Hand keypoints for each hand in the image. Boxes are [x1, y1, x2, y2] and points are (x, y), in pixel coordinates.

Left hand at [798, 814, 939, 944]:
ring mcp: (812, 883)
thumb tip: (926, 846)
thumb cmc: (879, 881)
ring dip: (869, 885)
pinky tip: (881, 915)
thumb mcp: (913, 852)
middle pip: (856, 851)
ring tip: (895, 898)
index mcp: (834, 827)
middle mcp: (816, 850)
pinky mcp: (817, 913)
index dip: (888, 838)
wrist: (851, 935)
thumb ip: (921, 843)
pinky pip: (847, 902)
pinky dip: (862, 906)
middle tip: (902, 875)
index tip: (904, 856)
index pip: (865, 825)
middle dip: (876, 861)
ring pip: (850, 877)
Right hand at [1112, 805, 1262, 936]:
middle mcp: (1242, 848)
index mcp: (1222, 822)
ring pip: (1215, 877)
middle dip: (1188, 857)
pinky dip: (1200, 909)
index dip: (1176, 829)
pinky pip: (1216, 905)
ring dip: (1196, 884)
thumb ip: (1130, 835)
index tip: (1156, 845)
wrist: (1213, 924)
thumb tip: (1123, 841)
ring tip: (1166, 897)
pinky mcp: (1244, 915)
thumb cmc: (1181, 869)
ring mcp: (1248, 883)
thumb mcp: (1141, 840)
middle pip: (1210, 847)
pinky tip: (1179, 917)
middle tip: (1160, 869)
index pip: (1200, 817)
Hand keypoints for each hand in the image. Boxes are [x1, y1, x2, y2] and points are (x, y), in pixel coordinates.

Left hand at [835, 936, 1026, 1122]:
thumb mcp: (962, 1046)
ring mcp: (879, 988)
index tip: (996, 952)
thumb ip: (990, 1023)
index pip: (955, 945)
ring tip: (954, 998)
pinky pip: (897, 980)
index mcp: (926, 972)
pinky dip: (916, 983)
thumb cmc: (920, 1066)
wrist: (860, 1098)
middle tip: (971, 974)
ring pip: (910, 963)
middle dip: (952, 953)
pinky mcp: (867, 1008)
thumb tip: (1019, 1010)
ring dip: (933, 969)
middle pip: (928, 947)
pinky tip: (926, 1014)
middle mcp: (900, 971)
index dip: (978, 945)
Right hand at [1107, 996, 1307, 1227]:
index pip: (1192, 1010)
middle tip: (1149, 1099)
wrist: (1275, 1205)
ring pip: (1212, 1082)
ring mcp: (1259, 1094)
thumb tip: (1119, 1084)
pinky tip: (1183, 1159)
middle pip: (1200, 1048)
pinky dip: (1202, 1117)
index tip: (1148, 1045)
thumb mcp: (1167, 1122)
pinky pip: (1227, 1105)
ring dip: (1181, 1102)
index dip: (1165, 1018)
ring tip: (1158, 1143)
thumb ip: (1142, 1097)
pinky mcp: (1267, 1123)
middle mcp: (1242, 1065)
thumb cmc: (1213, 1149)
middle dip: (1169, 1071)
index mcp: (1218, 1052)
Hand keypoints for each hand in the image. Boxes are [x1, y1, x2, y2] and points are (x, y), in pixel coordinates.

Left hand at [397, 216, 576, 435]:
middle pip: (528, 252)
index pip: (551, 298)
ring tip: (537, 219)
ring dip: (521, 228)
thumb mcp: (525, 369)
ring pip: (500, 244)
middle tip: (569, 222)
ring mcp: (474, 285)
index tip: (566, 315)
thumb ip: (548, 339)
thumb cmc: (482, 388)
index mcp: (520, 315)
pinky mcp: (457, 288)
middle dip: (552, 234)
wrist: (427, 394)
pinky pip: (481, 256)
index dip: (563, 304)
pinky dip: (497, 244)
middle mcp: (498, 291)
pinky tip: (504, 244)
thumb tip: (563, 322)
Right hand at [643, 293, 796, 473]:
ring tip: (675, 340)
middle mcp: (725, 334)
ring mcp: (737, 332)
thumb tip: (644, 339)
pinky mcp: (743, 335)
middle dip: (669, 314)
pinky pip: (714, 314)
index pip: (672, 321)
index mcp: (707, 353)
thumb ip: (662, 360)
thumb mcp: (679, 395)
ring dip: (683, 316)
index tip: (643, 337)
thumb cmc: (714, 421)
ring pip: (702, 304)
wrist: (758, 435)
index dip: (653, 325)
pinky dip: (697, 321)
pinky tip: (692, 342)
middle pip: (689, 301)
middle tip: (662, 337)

### TASK REQUIREMENTS:
Repeat the material above in full. Match it exactly.

### TASK RESPONSE:
Hand keypoints for each hand in the image. Boxes are [x1, y1, x2, y2] and points are (x, y), in pixel coordinates.

Left hand at [798, 814, 939, 944]:
ring mcp: (812, 883)
thumb tip: (926, 846)
thumb cmc: (879, 881)
ring dip: (869, 885)
pinky tip: (881, 915)
thumb mcp: (913, 852)
middle pip: (856, 851)
ring tip: (895, 898)
index mcp: (834, 827)
middle mcp: (816, 850)
pinky mcp: (817, 913)
index dip: (888, 838)
wrist: (851, 935)
thumb ip: (921, 843)
pinky pip: (847, 902)
pinky dip: (862, 906)
middle tip: (902, 875)
index tip: (904, 856)
index pip: (865, 825)
middle dip: (876, 861)
ring pip: (850, 877)
Right hand at [1112, 805, 1262, 936]:
middle mcp: (1242, 848)
index mcp: (1222, 822)
ring pip: (1215, 877)
middle dip: (1188, 857)
pinky dip: (1200, 909)
index dip: (1176, 829)
pinky pip: (1216, 905)
ring dip: (1196, 884)
thumb ip: (1130, 835)
index tip: (1156, 845)
wrist: (1213, 924)
thumb tip: (1123, 841)
ring tip: (1166, 897)
pinky mcp: (1244, 915)
thumb cmc: (1181, 869)
ring mcp: (1248, 883)
thumb mcp: (1141, 840)
middle pip: (1210, 847)
pinky tip: (1179, 917)
middle tip: (1160, 869)
index pip: (1200, 817)
Hand keypoints for each hand in the image. Boxes are [x1, y1, x2, y2] and points are (x, y), in pixel coordinates.

Left hand at [835, 936, 1026, 1122]:
thumb mcp: (962, 1046)
ring mcp: (879, 988)
index tip: (996, 952)
thumb ip: (990, 1023)
index pip: (955, 945)
ring tip: (954, 998)
pinky pip: (897, 980)
index mcp: (926, 972)
pinky dip: (916, 983)
thumb cmc: (920, 1066)
wrist: (860, 1098)
middle tip: (971, 974)
ring pip: (910, 963)
middle dip: (952, 953)
pinky mcp: (867, 1008)
thumb tip: (1019, 1010)
ring dip: (933, 969)
middle pip: (928, 947)
pinky tip: (926, 1014)
middle mcp: (900, 971)
index dip: (978, 945)
Right hand at [1107, 996, 1307, 1227]:
index pip: (1192, 1010)
middle tip: (1149, 1099)
wrist: (1275, 1205)
ring pip: (1212, 1082)
ring mcp: (1259, 1094)
thumb tip: (1119, 1084)
pinky tip: (1183, 1159)
middle pip: (1200, 1048)
pinky dip: (1202, 1117)
index tip: (1148, 1045)
thumb mcp: (1167, 1122)
pinky pip: (1227, 1105)
ring dip: (1181, 1102)
index dip: (1165, 1018)
ring tip: (1158, 1143)
thumb ip: (1142, 1097)
pinky mcp: (1267, 1123)
middle mcp: (1242, 1065)
thumb cmc: (1213, 1149)
middle dip: (1169, 1071)
index mcp: (1218, 1052)
Hand keypoints for each hand in the image. Boxes are [x1, y1, x2, y2] and points are (x, y), in pixel coordinates.

Left hand at [397, 216, 576, 435]:
middle pip: (528, 252)
index pip: (551, 298)
ring tip: (537, 219)
ring dip: (521, 228)
thumb mcp: (525, 369)
ring pip: (500, 244)
middle tip: (569, 222)
ring mcp: (474, 285)
index tip: (566, 315)
thumb ip: (548, 339)
thumb cmc: (482, 388)
index mcp: (520, 315)
pinky mcp: (457, 288)
middle dip: (552, 234)
wrist: (427, 394)
pinky pip: (481, 256)
index dip: (563, 304)
pinky dip: (497, 244)
middle mcp: (498, 291)
pinky tip: (504, 244)
thumb tip: (563, 322)
Right hand at [643, 293, 796, 473]:
ring tip: (675, 340)
middle mcp: (725, 334)
ring mcp: (737, 332)
thumb tip: (644, 339)
pinky mcp: (743, 335)
middle dip: (669, 314)
pinky pip: (714, 314)
index pip: (672, 321)
index mcp: (707, 353)
thumb ip: (662, 360)
thumb mcp: (679, 395)
ring dip: (683, 316)
index tip: (643, 337)
thumb cmc: (714, 421)
ring pip: (702, 304)
wrist: (758, 435)
index dip: (653, 325)
pinky dip: (697, 321)
pinky tip: (692, 342)
middle pip: (689, 301)
middle tip: (662, 337)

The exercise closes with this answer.